Le reportage des deux journalistes dominicains Marino Zapete et Edith Febles a l’avantage, au moment de la conjoncture déstabilisante de la politique de vendetta contre les Haïtiens et Dominicains d’origine haïtienne, de revenir sur la plaie profonde qui ravage les deux pays. En indiquant comment dans l’ombre se trafique le champ du déshonneur, puisse ce reportage, au-delà de toute espérance, aider à voir la nécessité de réaliser une révolution éthique personnelle et collective. Pour mettre fin au programme consistant à faire la fête. À s’abandonner à la fantaisie de la danse, de la destruction et de la danse de la destruction.

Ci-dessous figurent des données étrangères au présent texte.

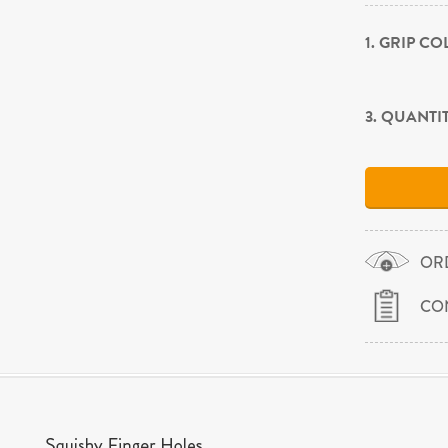
1. GRIP C
3. QUANTI
OR
CO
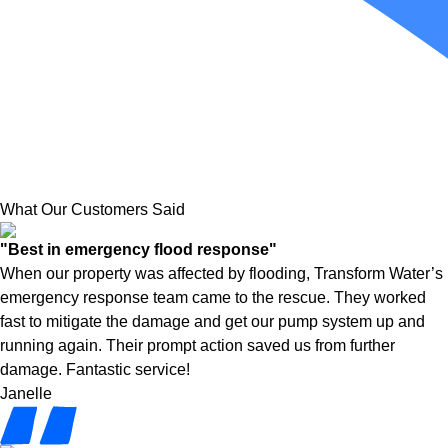
What Our Customers Said
"Best in emergency flood response"
When our property was affected by flooding, Transform Water’s
emergency response team came to the rescue. They worked
fast to mitigate the damage and get our pump system up and
running again. Their prompt action saved us from further
damage. Fantastic service!
Janelle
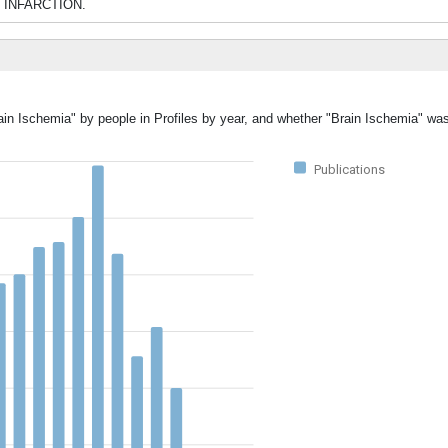
IN INFARCTION.
ain Ischemia" by people in Profiles by year, and whether "Brain Ischemia" wa
Publications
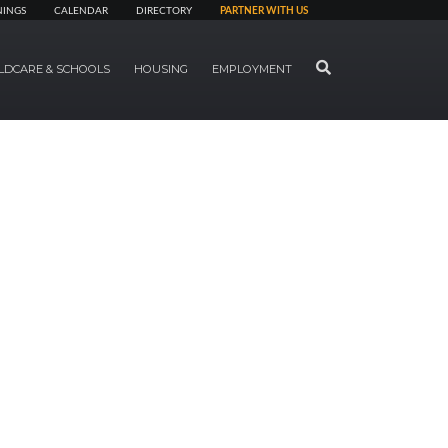
NINGS
CALENDAR
DIRECTORY
PARTNER WITH US
SEARCH
LDCARE & SCHOOLS
HOUSING
EMPLOYMENT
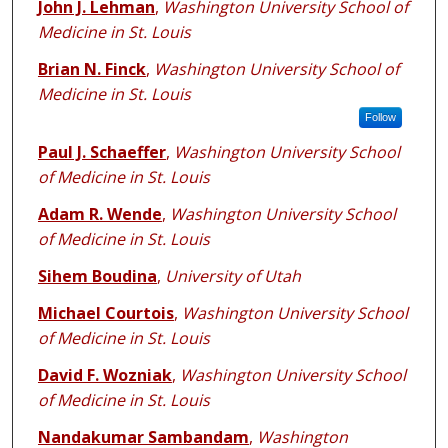
John J. Lehman
,
Washington University School of
Medicine in St. Louis
Brian N. Finck
,
Washington University School of
Medicine in St. Louis
Follow
Paul J. Schaeffer
,
Washington University School
of Medicine in St. Louis
Adam R. Wende
,
Washington University School
of Medicine in St. Louis
Sihem Boudina
,
University of Utah
Michael Courtois
,
Washington University School
of Medicine in St. Louis
David F. Wozniak
,
Washington University School
of Medicine in St. Louis
Nandakumar Sambandam
,
Washington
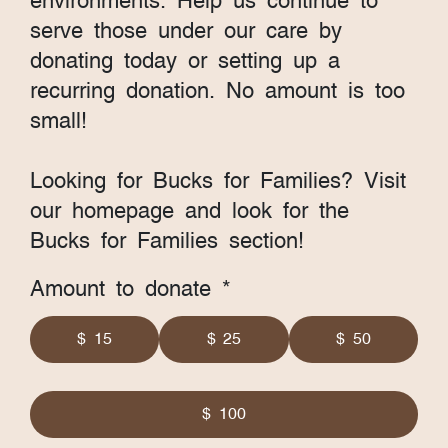
environments. Help us continue to
serve those under our care by
donating today or setting up a
recurring donation. No amount is too
small!
Looking for Bucks for Families? Visit
our homepage and look for the
Bucks for Families section!
Amount to donate *
$ 15
$ 25
$ 50
$ 100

La lutte pour le triomphe de la justice ne fait que commencer. Comme l’affirme le procureur dominicain Francisco Domínguez Brito[vii], tous les mécanismes doivent être mis en marche pour trouver une solution allant dans le sens d’une intégration réelle des Dominicains d’origine haïtienne en République Dominicaine à la vie nationale. (à suivre)

Leslie Pean
Historien - Economiste

[i] Pelegrín  Castillo, Haití y los intereses nacionales, Santo Domingo, Santuario, 2011, p. 30.

[ii] « Policía recupera computadora robada al periodista Marino Zapete », Acento.com.do., 30 de junio de 2015.

[iii] Rose Mary Santana, « CDP repudia acción contra Marino Zapete y reclama exhaustiva investigación », Acento.com.do.,30 de junio de 2015. Lire également « Policía dice que ya ubicó a los autores de irrupción en casa de Marino Zapete», Acento.com.do.,  29 de junio de 2015.

[iv] Federico Méndez, « Procuraduría: “La Justicia no castiga con contundencia la corrupción” »,   Diario Libre, 9 Abril 2015.

[v] Participación Ciudadana, Veinte Años de Impunidad: Investigación de Casos de Corrupción en la Justicia Dominicana 1983 – 2003, Santo Domingo, R.D., Febrero 2004.

[vi] Participación Ciudadana, La corrupción sin castigo, Casos denunciados en los medios de comunicación 2000-2013, Santo Domingo, 2014.